Вчера утром Алиса сунула мне в сумку свежую распечатку по истории Франции. Надо было бы раньше предпринять экскурсы в интернет, но Алиса стеснялась пользоваться чужим компьютером. В мире все стоит денег, а в Париже особенно. Я и забыла про эту распечатку – не до того было.
Конечно, очередные сведения про Марию-Антуанетту. Удивительно, как волнует людей чужая насильственная смерть. Будь ты хоть семи пядей во лбу, но, если ты умер в своей койке, ты куда менее интересен обществу, чем замученный, казненный или сам наложивший на себя руки. Особенно всех волнуют женщины: Клеопатра, Жанна, Мария Стюарт, Мария-Антуанетта… Список можно продолжать… Соколова Мария Петровна. Правда, моя смерть может взволновать только сына и подруг. Плешивый бросил взгляд на бумагу и отбросил ее брезгливо. Русский текст его не заинтересовал. Второй негодяй – предатель! – вообще старался на меня не смотреть. Он упорно смотрел в черное окно.

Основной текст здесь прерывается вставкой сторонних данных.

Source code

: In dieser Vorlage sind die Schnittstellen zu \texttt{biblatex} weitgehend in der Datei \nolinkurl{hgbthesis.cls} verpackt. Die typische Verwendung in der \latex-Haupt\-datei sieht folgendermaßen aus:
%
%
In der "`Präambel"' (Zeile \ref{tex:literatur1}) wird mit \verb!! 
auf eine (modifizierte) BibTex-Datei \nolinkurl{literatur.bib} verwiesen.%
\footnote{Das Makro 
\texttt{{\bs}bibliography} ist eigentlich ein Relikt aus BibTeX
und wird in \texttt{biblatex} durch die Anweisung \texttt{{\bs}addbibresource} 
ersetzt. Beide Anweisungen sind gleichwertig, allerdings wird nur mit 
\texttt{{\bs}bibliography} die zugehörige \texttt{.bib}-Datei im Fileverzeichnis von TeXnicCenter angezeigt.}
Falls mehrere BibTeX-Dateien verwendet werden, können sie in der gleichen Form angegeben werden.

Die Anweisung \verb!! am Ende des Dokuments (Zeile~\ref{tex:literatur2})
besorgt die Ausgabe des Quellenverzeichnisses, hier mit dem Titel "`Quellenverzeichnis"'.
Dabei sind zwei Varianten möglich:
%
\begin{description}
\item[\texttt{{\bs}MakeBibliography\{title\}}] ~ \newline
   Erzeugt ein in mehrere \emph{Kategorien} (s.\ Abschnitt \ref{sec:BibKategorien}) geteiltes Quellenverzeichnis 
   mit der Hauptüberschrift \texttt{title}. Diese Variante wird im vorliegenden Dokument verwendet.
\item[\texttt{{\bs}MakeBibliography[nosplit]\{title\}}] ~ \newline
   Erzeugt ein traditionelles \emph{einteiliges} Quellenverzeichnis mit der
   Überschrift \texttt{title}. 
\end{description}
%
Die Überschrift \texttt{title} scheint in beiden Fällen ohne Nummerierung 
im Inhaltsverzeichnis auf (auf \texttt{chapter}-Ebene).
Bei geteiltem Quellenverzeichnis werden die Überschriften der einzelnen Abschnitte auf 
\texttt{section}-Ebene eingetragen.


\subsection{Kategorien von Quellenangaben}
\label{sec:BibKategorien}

На этот раз Алиса перепечатала мне сведения о сватовстве королевы, тогда еще тринадцатилетней девочки. Больше всего меня поразило, что, передавая принцессу из дома Венского в дом Парижский, несчастную девочку Марию-Антуанетту в присутствии всей свиты раздели догола и облачили в одежды французского производства: чулки, рубашку, подвязки, платье, украшения. Даже собственный крестик не могла привезти в свой новый дом будущая королева. Бедный ребенок!
А с чего сватовство началось? Хотите расскажу? Материал под рукой, а мне сейчас совершенно нечем заняться. Австрийский канцлер Кауниц и министр Людовика XV Шуазель решили создать оборонительный союз против Англии, России и Бранденбурга, а для этого надо было слить вместе две ветви Габсбургов и Бурбонов. Молодым, неокрепшим ростком Габсбургов была дочь Марии-Терезии – юная Мария-Антуанетта. Другой вялой, неуверенно растущей веткой был французский дофин – внук Людовика XV. Свадьба была назначена на пасхальную неделю 1770 года.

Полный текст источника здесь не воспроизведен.